My best guess is that after constant wins, I go into a sort of euphoria and think I can get rick quick and start increase position size. I can't seem to overcome this mental handicap.
Another possibility is that when markets are ranging and there is not much action, I get bored and am looking for action.
I am now reading "Trading in the Zone" to see if it has any answers. Has anybody experienced this and overcome it? Please share.
If this is a repetitive pattern...just repetitively move your "profits" out of your trading account before that craziness grab you...you wanting to risk 20-30%.
Simply, pay yourself like a pay check with those profits. This will then start your capital all over again...keep repeating this process...every 1 - 2 weeks you move your profits out of your trading account prior to that euphoria kicks in every 2- 3 weeks.
Thus, don't let the mental handicap control you. Instead, remove your profits after your win streaks of 1 - 2 weeks so that when the mental handicap surfaces again...it will not impact your profits becacuse you've already removed it via putting it into your bank account.

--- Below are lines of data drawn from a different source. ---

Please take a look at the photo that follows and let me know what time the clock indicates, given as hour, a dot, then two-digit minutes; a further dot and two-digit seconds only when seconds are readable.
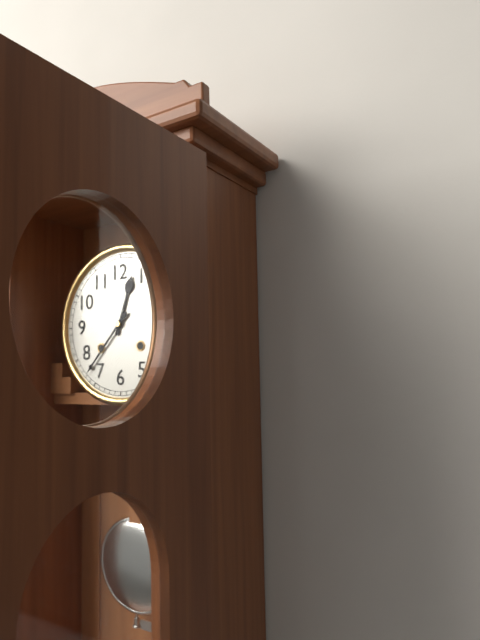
12.37
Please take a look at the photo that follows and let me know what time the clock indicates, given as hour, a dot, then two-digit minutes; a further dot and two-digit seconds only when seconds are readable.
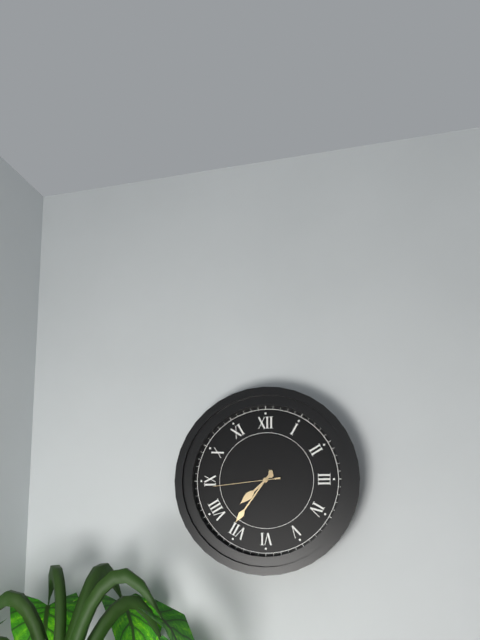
7.36.44
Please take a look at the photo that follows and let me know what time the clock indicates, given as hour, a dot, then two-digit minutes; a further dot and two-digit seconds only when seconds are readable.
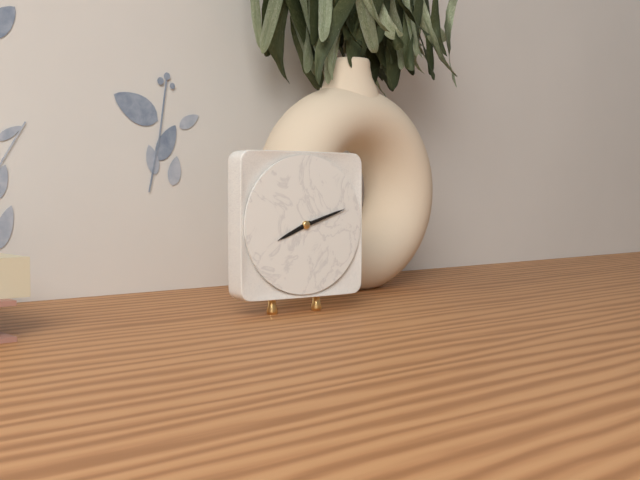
8.12
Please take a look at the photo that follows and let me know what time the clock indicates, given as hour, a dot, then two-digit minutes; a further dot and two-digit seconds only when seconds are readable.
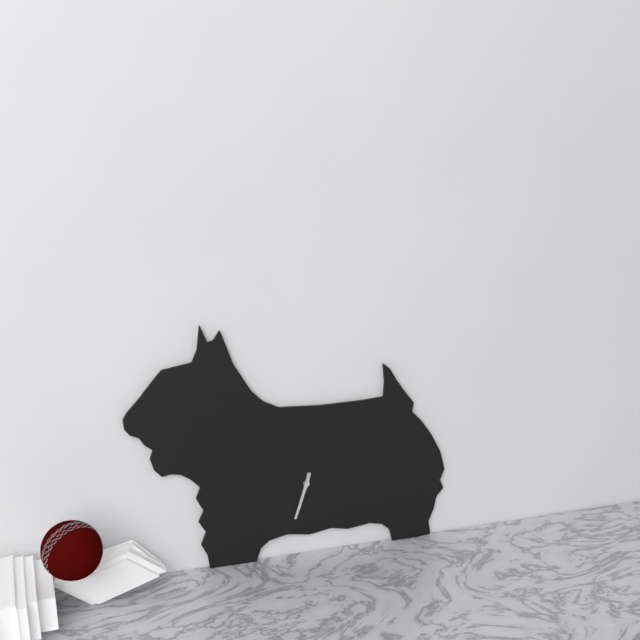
6.33
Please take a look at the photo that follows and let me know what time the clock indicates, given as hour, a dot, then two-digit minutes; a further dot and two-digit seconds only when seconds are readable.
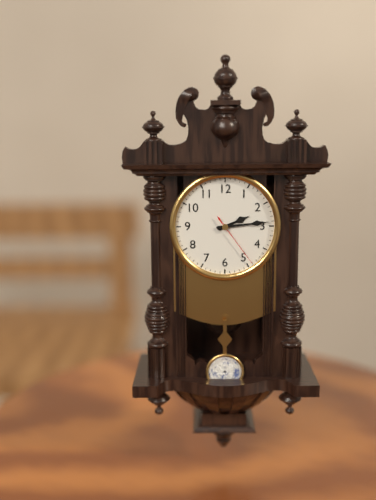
2.14.24
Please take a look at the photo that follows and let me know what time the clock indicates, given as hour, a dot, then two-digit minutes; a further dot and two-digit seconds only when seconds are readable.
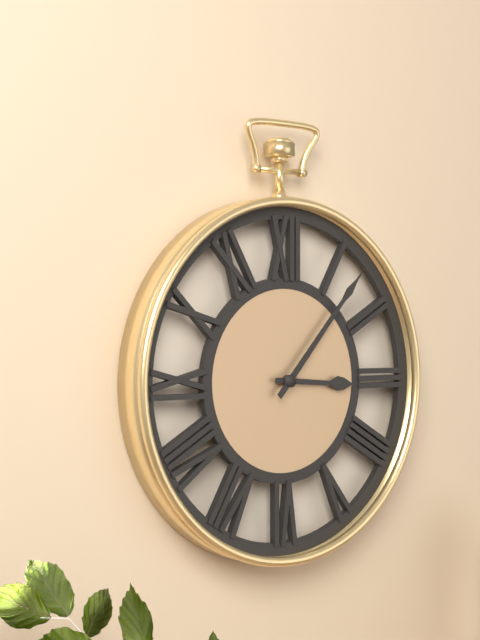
3.07
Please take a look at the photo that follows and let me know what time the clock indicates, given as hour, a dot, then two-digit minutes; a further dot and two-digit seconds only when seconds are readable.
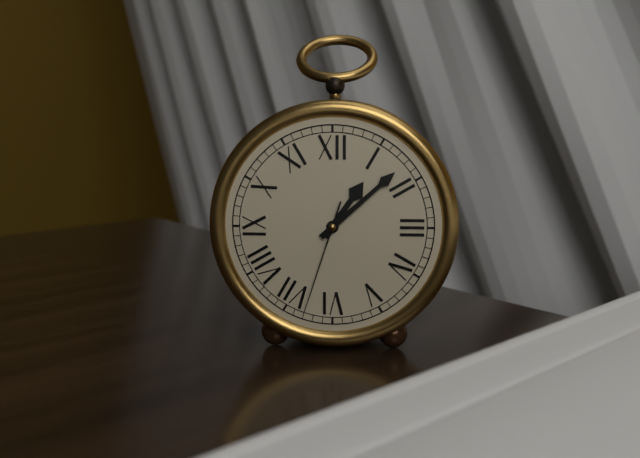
1.08.33
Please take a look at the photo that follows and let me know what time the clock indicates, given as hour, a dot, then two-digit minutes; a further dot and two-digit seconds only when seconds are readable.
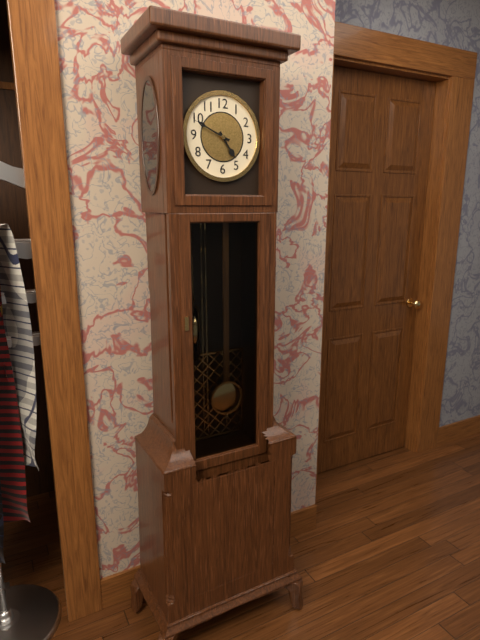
4.49
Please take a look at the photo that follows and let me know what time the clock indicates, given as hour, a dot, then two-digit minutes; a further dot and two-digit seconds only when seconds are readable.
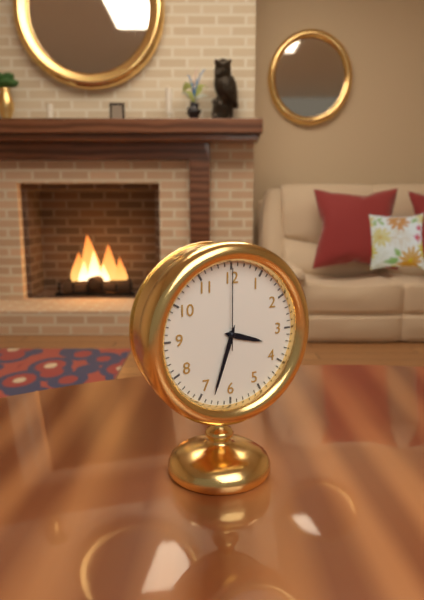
3.33.00
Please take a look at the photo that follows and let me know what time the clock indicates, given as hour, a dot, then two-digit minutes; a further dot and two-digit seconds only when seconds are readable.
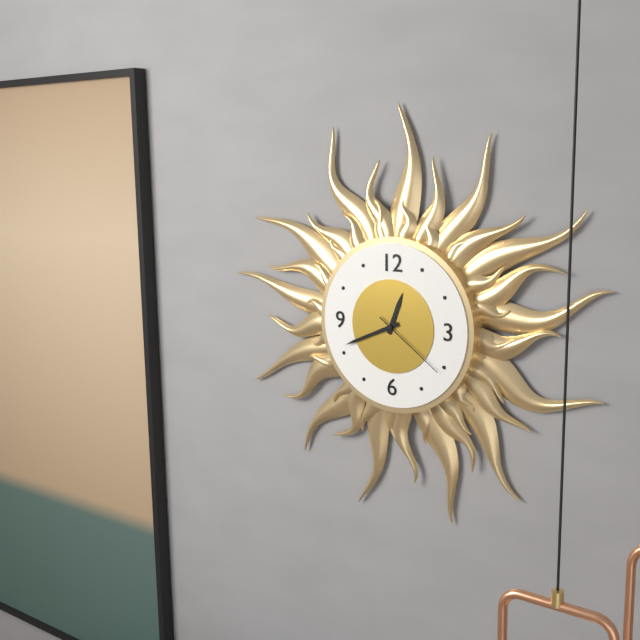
12.41.21
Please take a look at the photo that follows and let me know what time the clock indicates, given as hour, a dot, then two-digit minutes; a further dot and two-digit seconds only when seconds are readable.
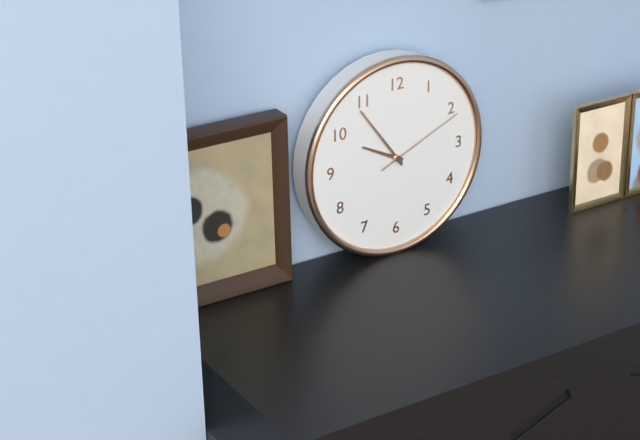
9.54.11
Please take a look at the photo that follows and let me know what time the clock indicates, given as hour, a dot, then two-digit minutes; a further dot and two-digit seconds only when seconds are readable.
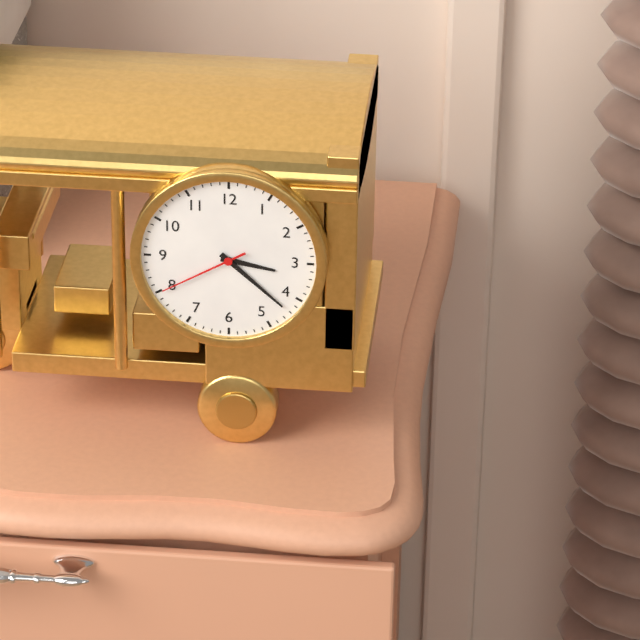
3.22.40
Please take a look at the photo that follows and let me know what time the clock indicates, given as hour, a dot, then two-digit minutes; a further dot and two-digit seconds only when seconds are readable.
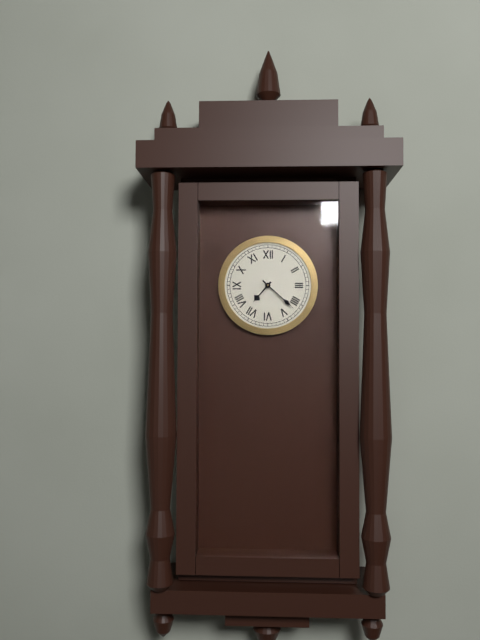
7.22
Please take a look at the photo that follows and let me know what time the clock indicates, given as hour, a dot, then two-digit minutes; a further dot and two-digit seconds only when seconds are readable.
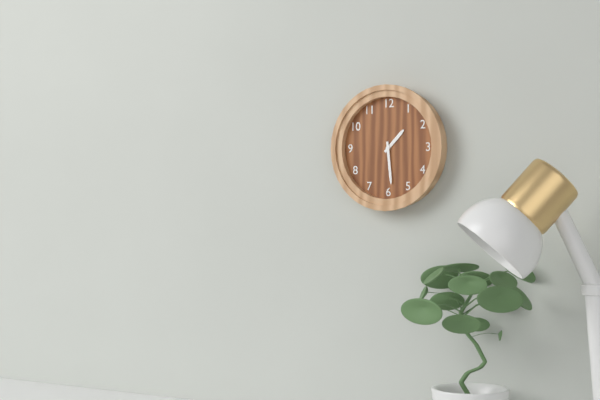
1.29
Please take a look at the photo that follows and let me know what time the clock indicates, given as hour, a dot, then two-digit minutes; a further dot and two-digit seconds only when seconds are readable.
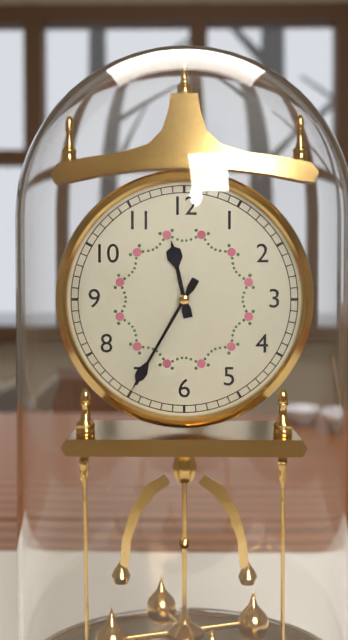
11.35
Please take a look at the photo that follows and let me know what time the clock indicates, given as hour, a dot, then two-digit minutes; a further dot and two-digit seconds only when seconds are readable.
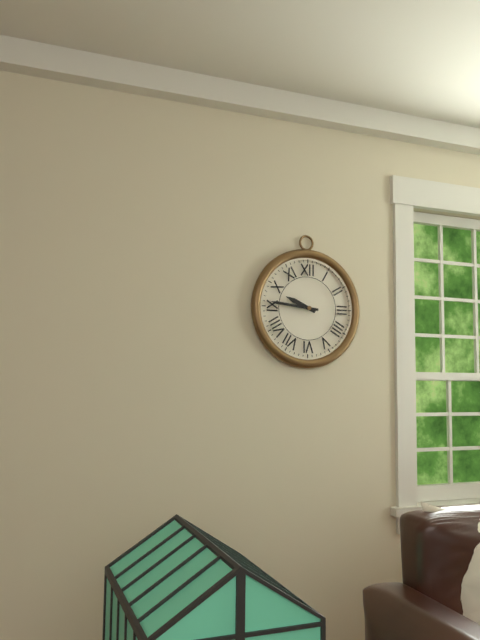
9.46
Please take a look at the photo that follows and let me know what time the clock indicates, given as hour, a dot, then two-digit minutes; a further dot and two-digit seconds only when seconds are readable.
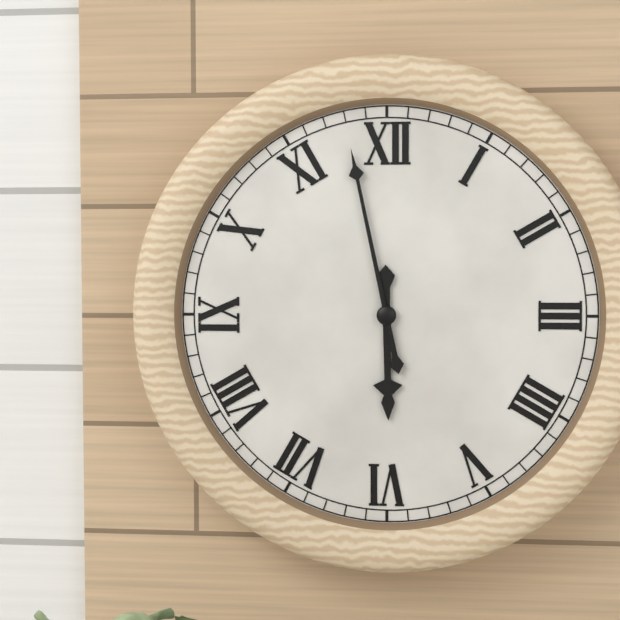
5.58
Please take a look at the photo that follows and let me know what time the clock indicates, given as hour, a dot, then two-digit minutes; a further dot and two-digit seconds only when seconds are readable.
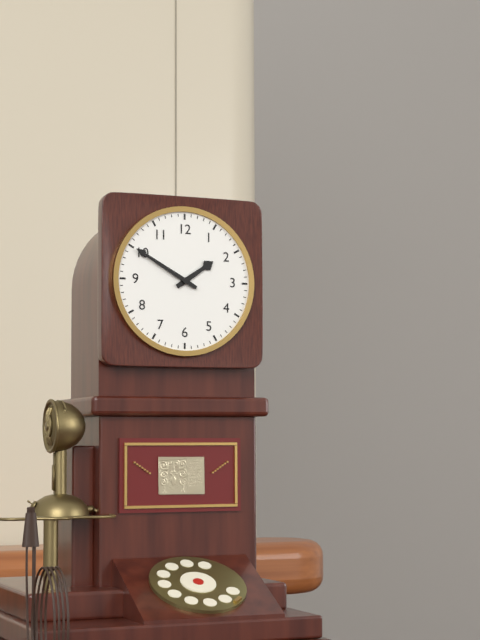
1.50
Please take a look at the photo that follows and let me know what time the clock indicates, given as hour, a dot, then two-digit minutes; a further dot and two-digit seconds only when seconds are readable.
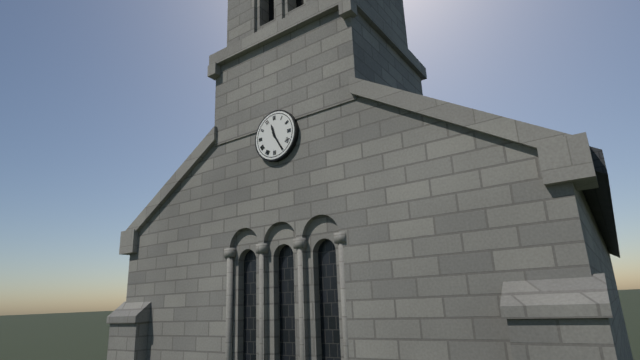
11.25
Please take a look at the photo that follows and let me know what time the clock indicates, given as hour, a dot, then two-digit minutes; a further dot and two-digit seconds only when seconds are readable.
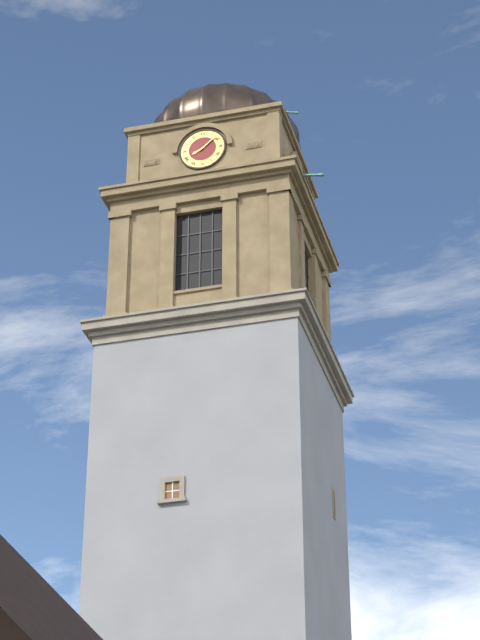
8.08
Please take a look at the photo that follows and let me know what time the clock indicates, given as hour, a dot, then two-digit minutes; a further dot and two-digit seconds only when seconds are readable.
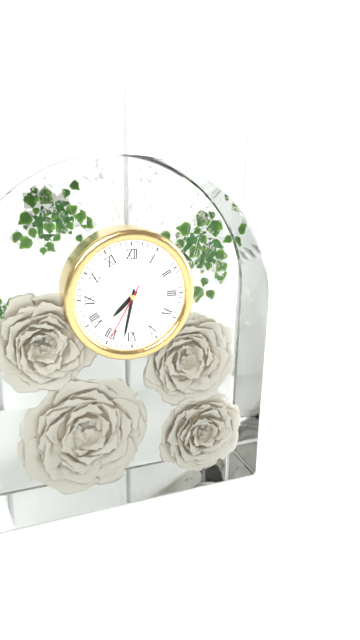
7.32.35
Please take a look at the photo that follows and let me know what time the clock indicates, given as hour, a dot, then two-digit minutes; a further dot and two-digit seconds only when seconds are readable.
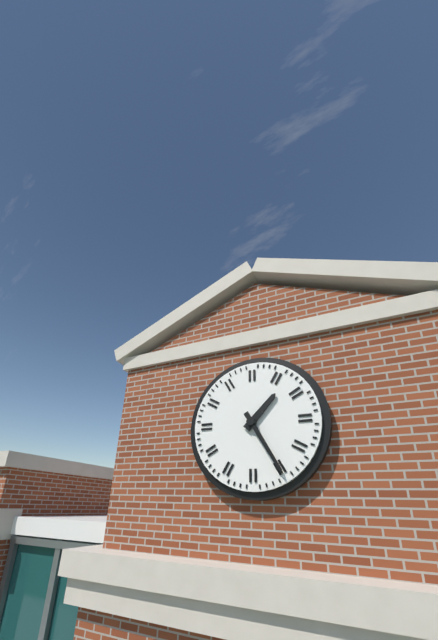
1.25
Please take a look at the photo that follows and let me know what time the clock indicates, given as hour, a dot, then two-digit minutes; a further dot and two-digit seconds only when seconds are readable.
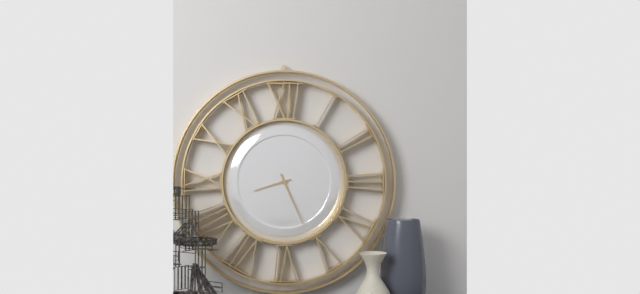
8.26
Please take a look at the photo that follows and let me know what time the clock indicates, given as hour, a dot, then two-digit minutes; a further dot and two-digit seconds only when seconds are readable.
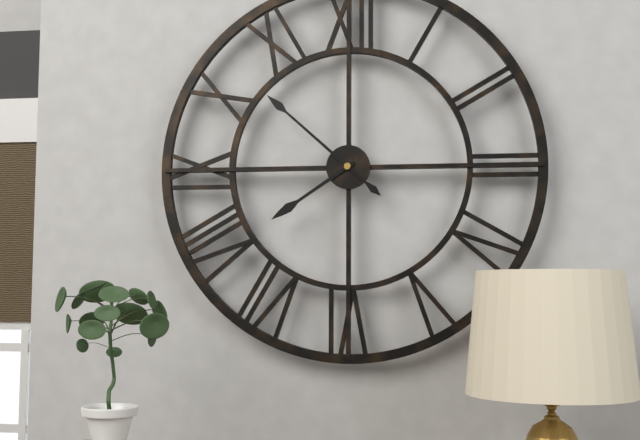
7.52
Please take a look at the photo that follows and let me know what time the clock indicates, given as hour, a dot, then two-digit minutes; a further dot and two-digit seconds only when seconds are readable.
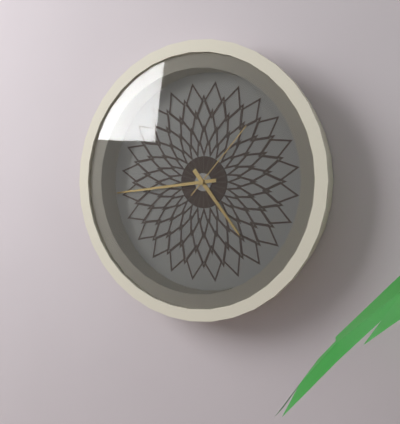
4.44.07
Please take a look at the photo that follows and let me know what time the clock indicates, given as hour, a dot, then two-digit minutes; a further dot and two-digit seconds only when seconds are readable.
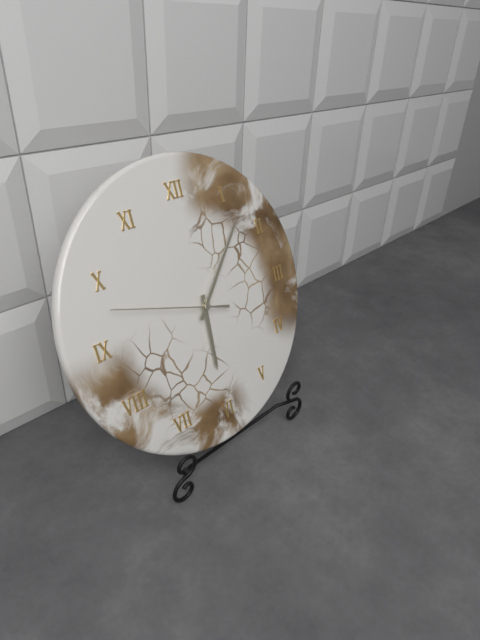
6.07.48
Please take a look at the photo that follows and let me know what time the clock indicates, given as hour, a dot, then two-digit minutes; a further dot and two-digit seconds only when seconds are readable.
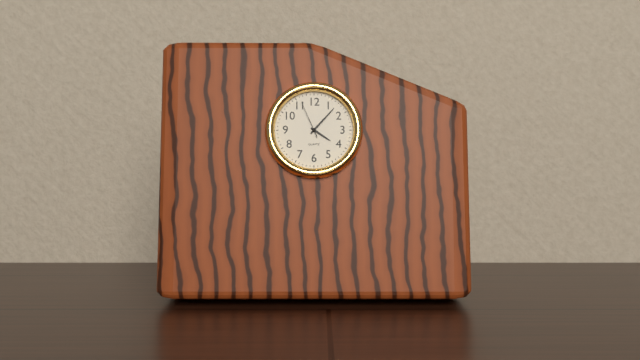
4.07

I know the few profitable traders out there are trying to grow their accounts and consistent removal of profits doesn't allow growing your capital but you need to remember you have a problem right now and your goal should be to do whatever it takes to protect those profits...often protection may involve removing the profits from the markets while you pour yourself into any
"trading psychology" literature out there.
I think maybe we are
brainwashed into just leaving our profits in our trading account to compound it into being rich...reason why you see so many traders running around talking about how much money one will have at the end of 1 year, 2 years, 5 years, 10 years and so on as if their profits today will continue being similar like the months/years going forward when using the trade method that they
believe (I use that word with a little sarcasm) has a positive expectancy.
I suggest you spend more time reading up on
"Behavior Finance" instead of "Trading Psychology" books to better understand how money (your trade capital) impacts your trade decisions (cognitive decision making process)...
I think behavior finance is more suited with dealing with risk management than trading psychology.